A question of "sia"
I am wondering what the pronom "sia" is referring to in this sentence: "La mastro ordonas la servanton lavi sian vestojn." Here the "sian" is referring to "la servanton" or the "mastro"?
"La mastro ordonas la servanton lavi lian vestojn". Here the "lian" is referring to "la servanton" or the "mastro" or the other third person?
Why would a master ask the servant to wash the servant's clothing? "sian" means : "his own", "her own", "its own" or"their own" and "lian" means "his". Keep in mind that "la" is the definite article for both males and females and that all nouns end in -o. I think though that using "sian" does mean that the servant is to wash "his own clothes" while using "lian" would mean that the servant is to wash the master's clothes, but this is as ambiguous as it is in English and we could be talking about a third person's clothes that the master has ordered his servant to wash. Otherwise the master should be quoted as asking the servant "Wash my clothes." or "Wash your clothes." or "Wash my friend's clothes." http://en.lernu.net/lernado/gramatiko/konciza/pronomoj.php
Thanks for your valuable comments! I know the sentence that I made up doesn't pragmatically make sense because a master would not possibly ask the servant to wash the servant's clothing. I just want to know if there is an unambiguous meaning or grammatical rule for this esperanto sentence "A ordonas/demandas al B fari (lian/sian) ion" . However, I would rather think that this is an ambiguous sentence as it is in English. I just want to know if anyone else has different opinions.
The pronoun si refers to the subject of the verb. As the verb si refers to in this case is lavi, I believe the si would refer to the servant.
You have my blessing here. "Si" in the example sentence clearly and unambiguously refers to the subject of "lavi" -- i.e. the servant.
Here's what I understand of the word "sia":
The word "sia(j)(n)" always refers to the subject of the sentence. If there is more than one subject, it refers to the subject of the verb with which it is used (which is often the closest subject.)
La mastro ordonas la servanton lavi siajn vestojn. (The vestojn belong to the subject of ordonas, which is la mastro. They do not belong to la servanton, because la servanton is not the subject of the sentence.)
La mastro ordonas la servanton lavi liajn vestojn. (The vestojn does not belong to the subject of ordonas, so it either belongs to la servanton or another person.)

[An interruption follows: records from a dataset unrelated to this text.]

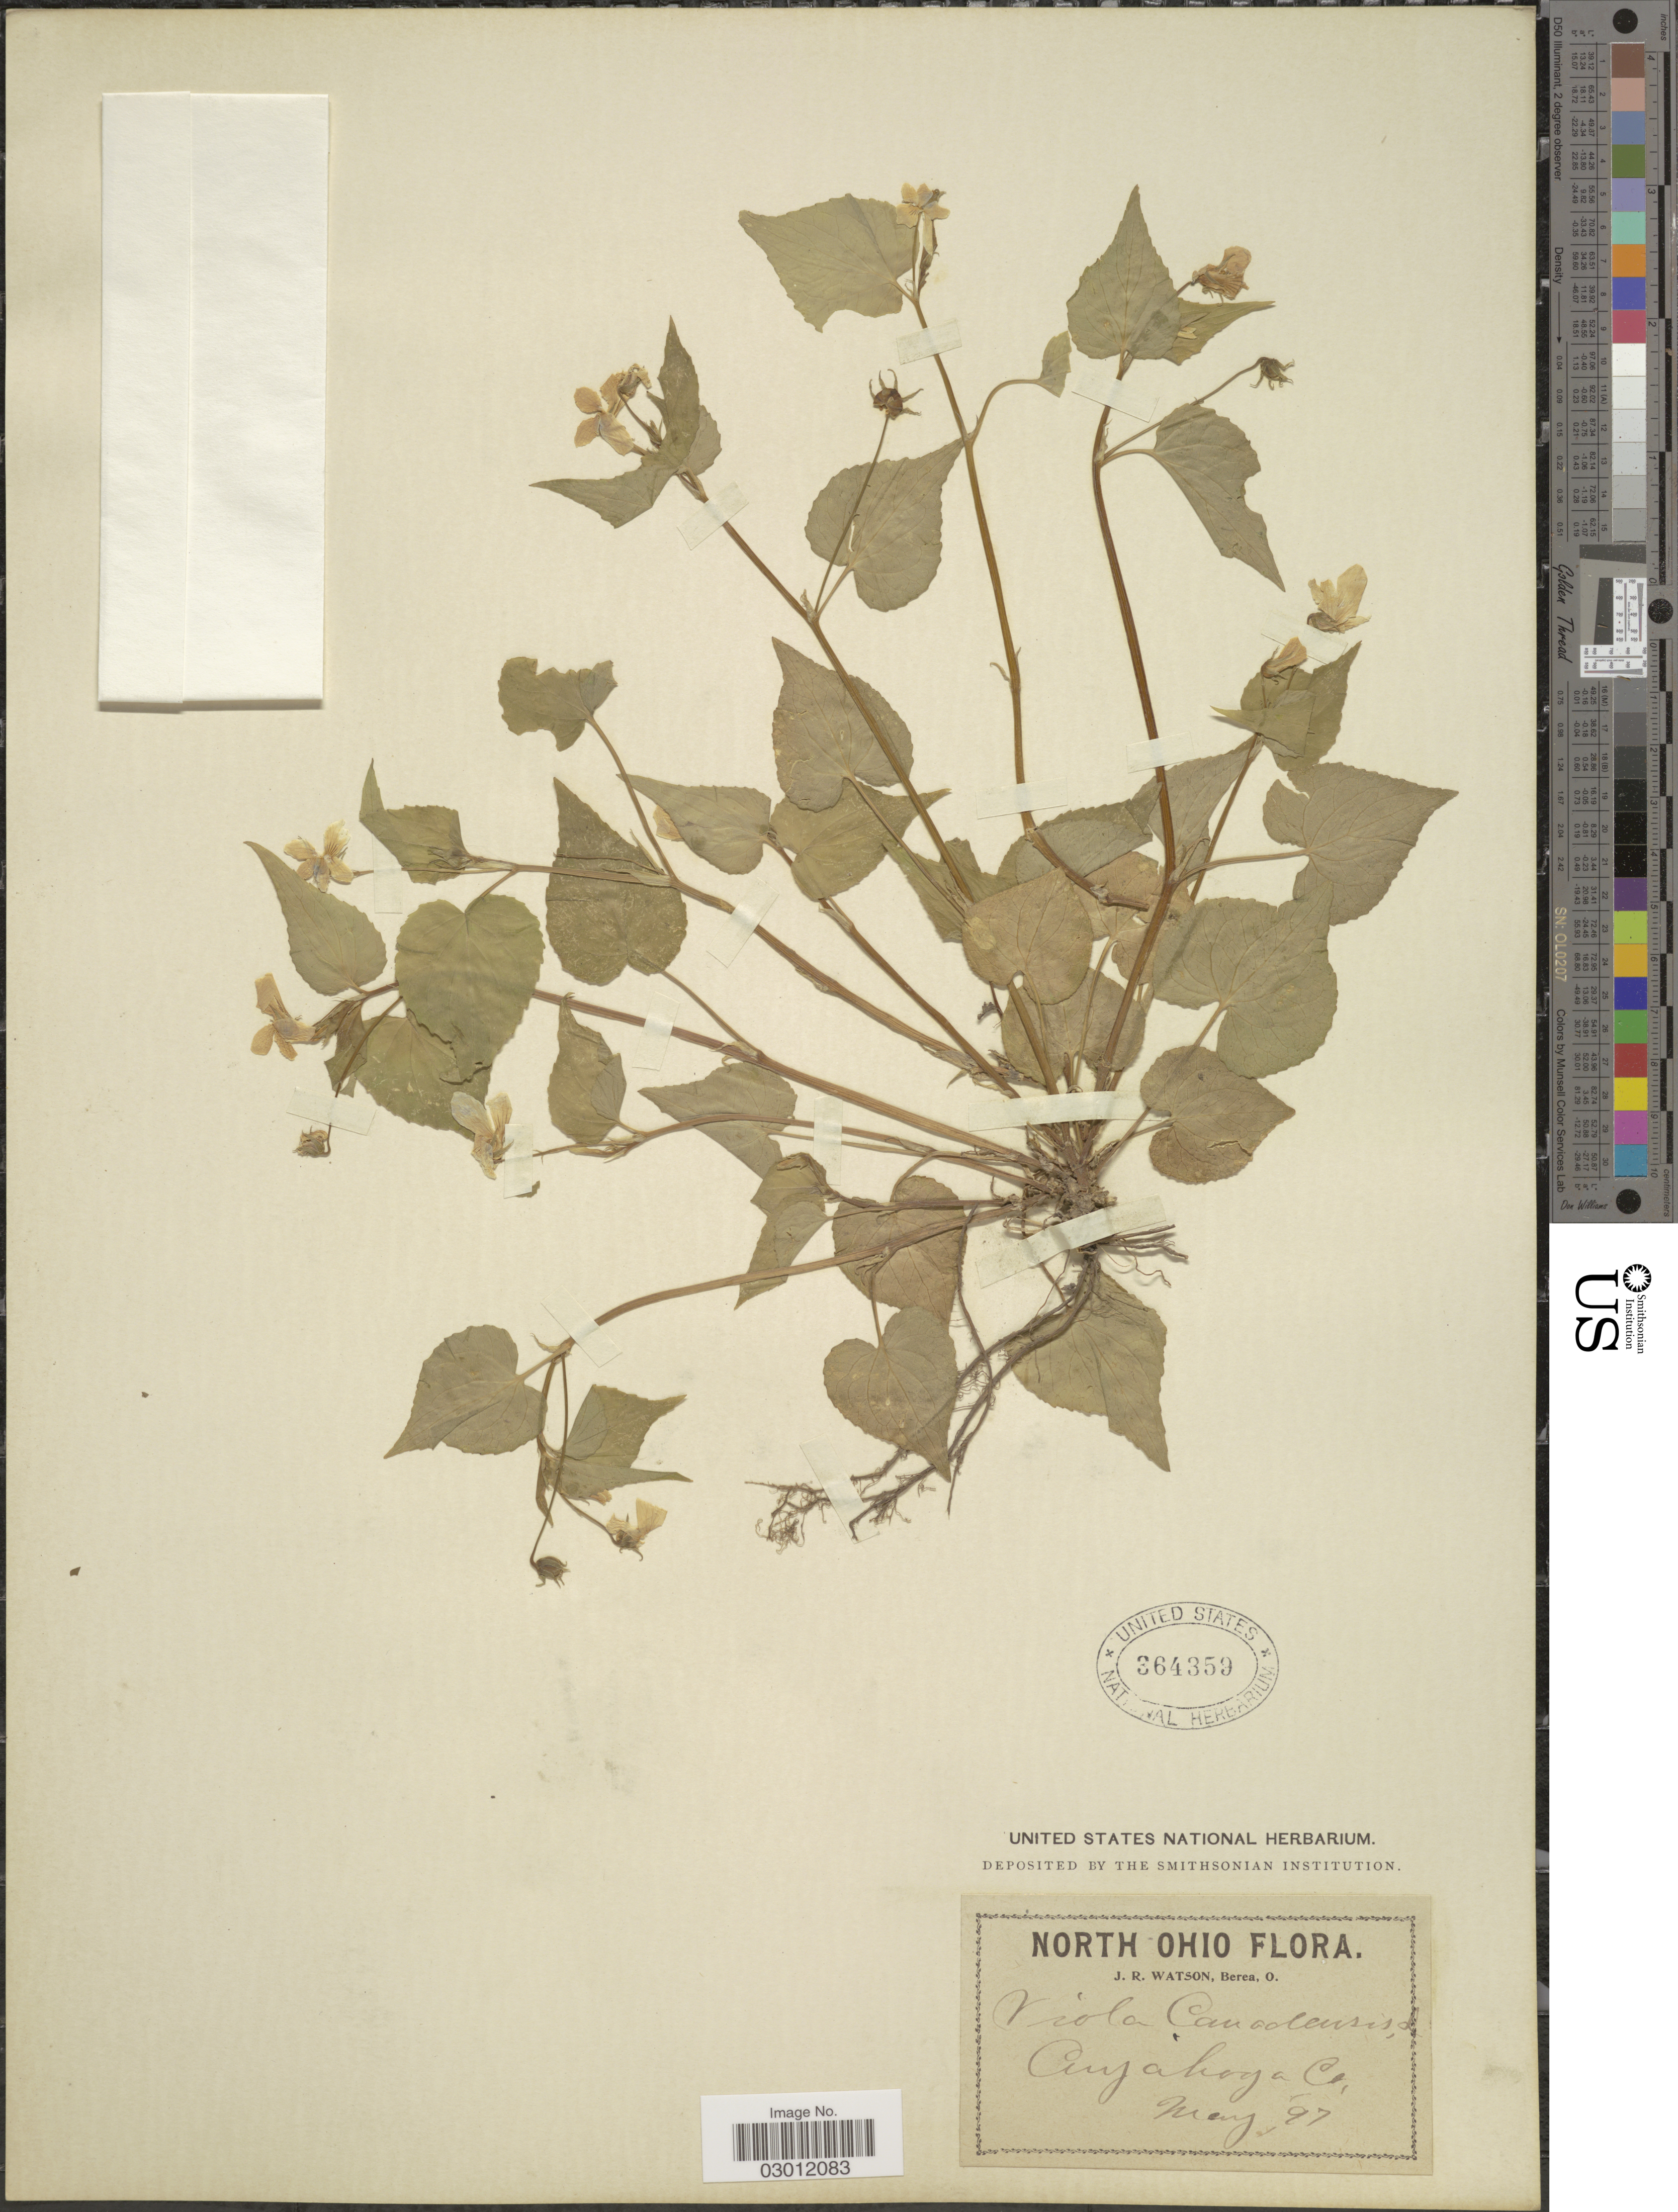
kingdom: Plantae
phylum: Tracheophyta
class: Magnoliopsida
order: Malpighiales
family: Violaceae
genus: Viola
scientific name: Viola canadensis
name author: L.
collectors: J. R. Watson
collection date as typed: Transcribed d/m/y: /5/97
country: United States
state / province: Ohio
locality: North Ohio. Cuyahoga Co.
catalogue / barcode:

I don't think your sentence is wrong, but to be honest, the construct "...ordonas la servanton lavi la vestojn..." seems a bit awkward to me, as there are two direct objects (which end in "n"). If I were saying this, I'd prefer to use a subjunctive clause and write it as:
- La mastro ordonas ke la servanto lavu la vestojn. (The master orders that the servant wash the clothes.)
Using this construct, replacing "la" with "siajn" results in:
- La mastro ordonas ke la servanto lavu siajn vestojn. (The vestojn belong to the subject of lavu, which is la servanto. They do not belong to la mastro, because it is la servanto (and not la mastro) that is the proper subject of lavu.)
While replacing "la" with "liajn" results in:
- La mastro ordonas ke la servanto lavu liajn vestojn. (The vestojn belong to either la mastro or another person. They cannot belong to la servanto, because if they did, the word siajn would have been used instead.)
I hope this clears things up. But remember, I'm human and could therefore be mistaken about this. If someone disagrees with me, they may be right about me being wrong.
...and some of what I just posted above seems to go against what ashbolt posted concerning the PMEG.
So, um, take what I said with a grain of salt.
Though I think what I said about the form with the subjunctive ("La mastro ordonas ke la servanto lavu la vestojn") is still correct.
In fact, following the PMEG example, it would be better to write your example as:
- La mastro ordonas al la servanto lavi siajn/liajn vestojn. (The master gives orders to the servant to wash his clothes.)
That way, nobody gets confused as to why there are two direct objects.
So if "siajn" is used, then (from what I gather of the PMEG example) it refers to la servanto. On the other hand, if "liajn" is used, it either refers to la mastro or another person.